Jochim: I think people are going to realize how mainstream augmented reality is going to become. It’s been part of our daily lives for many years, we have it in front of GPS, we have it on the football field, we’re now starting to embrace it in video games and mobile devices. There are so many products coming out, even from Google, Microsoft, PlayStation. We’re going to realize how much we’re going to rely on augmented reality in our own reality. We rely, currently, on a virtual database, whether it be Google or computers every day. We’re always looking at our devices. The moment that we don’t have to look down at a device, and we’re looking out at the universe and the world around us, into the digital overlay, just like the Terminator, that information is placed in our reality. That’s what we’re realizing in the next few years, where we won’t be able to work without this digital overlay. Can you imagine a time when you didn’t google for information? Augmented reality is going to become the same way. Can you imagine a time when you just looked into the world and didn’t recognize all your friends from Facebook out there in the universe? You didn’t see the information about the ingredients in the McDonald’s hamburger that you’re eating? Or you didn’t see the coupon codes pop up around the Times Square you were looking around? This information is part of our universe now, but we have to access it by looking down. Augmented reality is going to become an overlay where it becomes part of our sunglasses, our contact lenses. Anything we wear as a device can then become augmented. And that information is there all around us. It’s just having the interface to be able to connect the virtual universe to our actual universe. We’re getting closer, the bridge is getting closer for us to convert both realities together. I’m excited for the day that we’ll have the information, not just in our phone, at our fingertips, but right in front of us, without having to touch anything.

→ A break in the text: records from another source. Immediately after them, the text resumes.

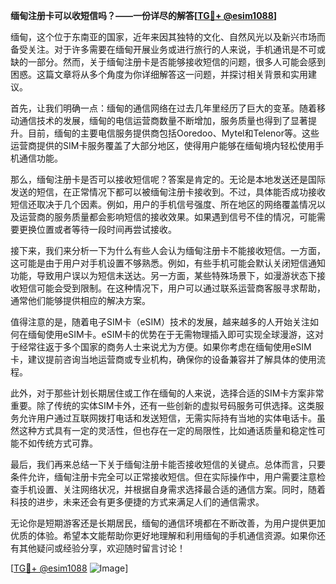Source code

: **缅甸注册卡可以收短信吗？——一份详尽的解答[[TG💪+ @esim1088](https://t.me/s/esim1088)]**

缅甸，这个位于东南亚的国家，近年来因其独特的文化、自然风光以及新兴市场而备受关注。对于许多需要在缅甸开展业务或进行旅行的人来说，手机通讯是不可或缺的一部分。然而，关于缅甸注册卡是否能够接收短信的问题，很多人可能会感到困惑。这篇文章将从多个角度为你详细解答这一问题，并探讨相关背景和实用建议。

首先，让我们明确一点：缅甸的通信网络在过去几年里经历了巨大的变革。随着移动通信技术的发展，缅甸的电信运营商数量不断增加，服务质量也得到了显著提升。目前，缅甸的主要电信服务提供商包括Ooredoo、Mytel和Telenor等。这些运营商提供的SIM卡服务覆盖了大部分地区，使得用户能够在缅甸境内轻松使用手机通信功能。

那么，缅甸注册卡是否可以接收短信呢？答案是肯定的。无论是本地发送还是国际发送的短信，在正常情况下都可以被缅甸注册卡接收到。不过，具体能否成功接收短信还取决于几个因素。例如，用户的手机信号强度、所在地区的网络覆盖情况以及运营商的服务质量都会影响短信的接收效果。如果遇到信号不佳的情况，可能需要更换位置或者等待一段时间再尝试接收。

接下来，我们来分析一下为什么有些人会认为缅甸注册卡不能接收短信。一方面，这可能是由于用户对手机设置不够熟悉。例如，有些手机可能会默认关闭短信通知功能，导致用户误以为短信未送达。另一方面，某些特殊场景下，如漫游状态下接收短信可能会受到限制。在这种情况下，用户可以通过联系运营商客服寻求帮助，通常他们能够提供相应的解决方案。

值得注意的是，随着电子SIM卡（eSIM）技术的发展，越来越多的人开始关注如何在缅甸使用eSIM卡。eSIM卡的优势在于无需物理插入即可实现全球漫游，这对于经常往返于多个国家的商务人士来说尤为方便。如果你考虑在缅甸使用eSIM卡，建议提前咨询当地运营商或专业机构，确保你的设备兼容并了解具体的使用流程。

此外，对于那些计划长期居住或工作在缅甸的人来说，选择合适的SIM卡方案非常重要。除了传统的实体SIM卡外，还有一些创新的虚拟号码服务可供选择。这类服务允许用户通过互联网拨打电话和发送短信，无需实际持有当地的实体电话卡。虽然这种方式具有一定的灵活性，但也存在一定的局限性，比如通话质量和稳定性可能不如传统方式可靠。

最后，我们再来总结一下关于缅甸注册卡能否接收短信的关键点。总体而言，只要条件允许，缅甸注册卡完全可以正常接收短信。但在实际操作中，用户需要注意检查手机设置、关注网络状况，并根据自身需求选择最合适的通信方案。同时，随着科技的进步，未来还会有更多便捷的方式来满足人们的通信需求。

无论你是短期游客还是长期居民，缅甸的通信环境都在不断改善，为用户提供更加优质的体验。希望本文能帮助你更好地理解和利用缅甸的手机通信资源。如果你还有其他疑问或经验分享，欢迎随时留言讨论！

[[TG💪+ @esim1088](https://t.me/s/esim1088) ![Image](https://i.postimg.cc/4NQfJmqS/Snipaste-2025-05-13-00-14-12.png)]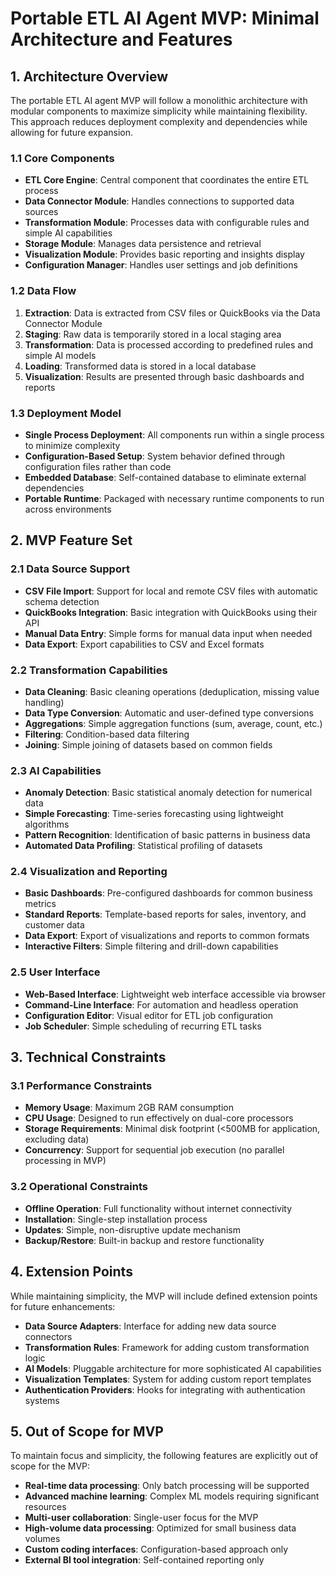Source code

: # Portable ETL AI Agent MVP: Minimal Architecture and Features

## 1. Architecture Overview

The portable ETL AI agent MVP will follow a monolithic architecture with modular components to maximize simplicity while maintaining flexibility. This approach reduces deployment complexity and dependencies while allowing for future expansion.

### 1.1 Core Components

- **ETL Core Engine**: Central component that coordinates the entire ETL process
- **Data Connector Module**: Handles connections to supported data sources
- **Transformation Module**: Processes data with configurable rules and simple AI capabilities
- **Storage Module**: Manages data persistence and retrieval
- **Visualization Module**: Provides basic reporting and insights display
- **Configuration Manager**: Handles user settings and job definitions

### 1.2 Data Flow

1. **Extraction**: Data is extracted from CSV files or QuickBooks via the Data Connector Module
2. **Staging**: Raw data is temporarily stored in a local staging area
3. **Transformation**: Data is processed according to predefined rules and simple AI models
4. **Loading**: Transformed data is stored in a local database
5. **Visualization**: Results are presented through basic dashboards and reports

### 1.3 Deployment Model

- **Single Process Deployment**: All components run within a single process to minimize complexity
- **Configuration-Based Setup**: System behavior defined through configuration files rather than code
- **Embedded Database**: Self-contained database to eliminate external dependencies
- **Portable Runtime**: Packaged with necessary runtime components to run across environments

## 2. MVP Feature Set

### 2.1 Data Source Support

- **CSV File Import**: Support for local and remote CSV files with automatic schema detection
- **QuickBooks Integration**: Basic integration with QuickBooks using their API
- **Manual Data Entry**: Simple forms for manual data input when needed
- **Data Export**: Export capabilities to CSV and Excel formats

### 2.2 Transformation Capabilities

- **Data Cleaning**: Basic cleaning operations (deduplication, missing value handling)
- **Data Type Conversion**: Automatic and user-defined type conversions
- **Aggregations**: Simple aggregation functions (sum, average, count, etc.)
- **Filtering**: Condition-based data filtering
- **Joining**: Simple joining of datasets based on common fields

### 2.3 AI Capabilities

- **Anomaly Detection**: Basic statistical anomaly detection for numerical data
- **Simple Forecasting**: Time-series forecasting using lightweight algorithms
- **Pattern Recognition**: Identification of basic patterns in business data
- **Automated Data Profiling**: Statistical profiling of datasets

### 2.4 Visualization and Reporting

- **Basic Dashboards**: Pre-configured dashboards for common business metrics
- **Standard Reports**: Template-based reports for sales, inventory, and customer data
- **Data Export**: Export of visualizations and reports to common formats
- **Interactive Filters**: Simple filtering and drill-down capabilities

### 2.5 User Interface

- **Web-Based Interface**: Lightweight web interface accessible via browser
- **Command-Line Interface**: For automation and headless operation
- **Configuration Editor**: Visual editor for ETL job configuration
- **Job Scheduler**: Simple scheduling of recurring ETL tasks

## 3. Technical Constraints

### 3.1 Performance Constraints

- **Memory Usage**: Maximum 2GB RAM consumption
- **CPU Usage**: Designed to run effectively on dual-core processors
- **Storage Requirements**: Minimal disk footprint (<500MB for application, excluding data)
- **Concurrency**: Support for sequential job execution (no parallel processing in MVP)

### 3.2 Operational Constraints

- **Offline Operation**: Full functionality without internet connectivity
- **Installation**: Single-step installation process
- **Updates**: Simple, non-disruptive update mechanism
- **Backup/Restore**: Built-in backup and restore functionality

## 4. Extension Points

While maintaining simplicity, the MVP will include defined extension points for future enhancements:

- **Data Source Adapters**: Interface for adding new data source connectors
- **Transformation Rules**: Framework for adding custom transformation logic
- **AI Models**: Pluggable architecture for more sophisticated AI capabilities
- **Visualization Templates**: System for adding custom report templates
- **Authentication Providers**: Hooks for integrating with authentication systems

## 5. Out of Scope for MVP

To maintain focus and simplicity, the following features are explicitly out of scope for the MVP:

- **Real-time data processing**: Only batch processing will be supported
- **Advanced machine learning**: Complex ML models requiring significant resources
- **Multi-user collaboration**: Single-user focus for the MVP
- **High-volume data processing**: Optimized for small business data volumes
- **Custom coding interfaces**: Configuration-based approach only
- **External BI tool integration**: Self-contained reporting only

GamesBeat: Just as long as it doesn’t all smell like fresh-baked cookies.

Jochim: [laughs] Just as long as maybe it doesn’t smell like a burning skidmark. But I love fresh-baked cookies myself.

GamesBeat: Alright, thanks for your time, Scott. Is there anything else you’d like to add?

Jochim: Thanks as well, I appreciate it. Again, we write everything from children’s books to… I’ve done video games all across the spectrum. I don’t know if you remember back in the 90s when computers didn’t have the processing speed nor the sound capabilities, we created a game called Cyber Knights. This was back when we could only do two sounds at a time, this was before the Sound Blaster 16. I was creating video games for Windows 98. So technology for me has taken a multitude of different leaps. We used technology for Nokia back in early 2000 that was gesture recognition. Very similar to the Kinect. It was just to access information and create your virtual buttons to work with. They wanted a technology to talk about their 3G networks. Now, of course, we’ve gone way beyond 3G networks at this point. But it’s not just about the technology. Good games stand the test of time, good interfaces stand the test of time, and ultimately good experiences stand the test of time. Think about that. Video games are a core of my beginnings, part of my daily life. It’s about making that experience more real. And more accessible to more people.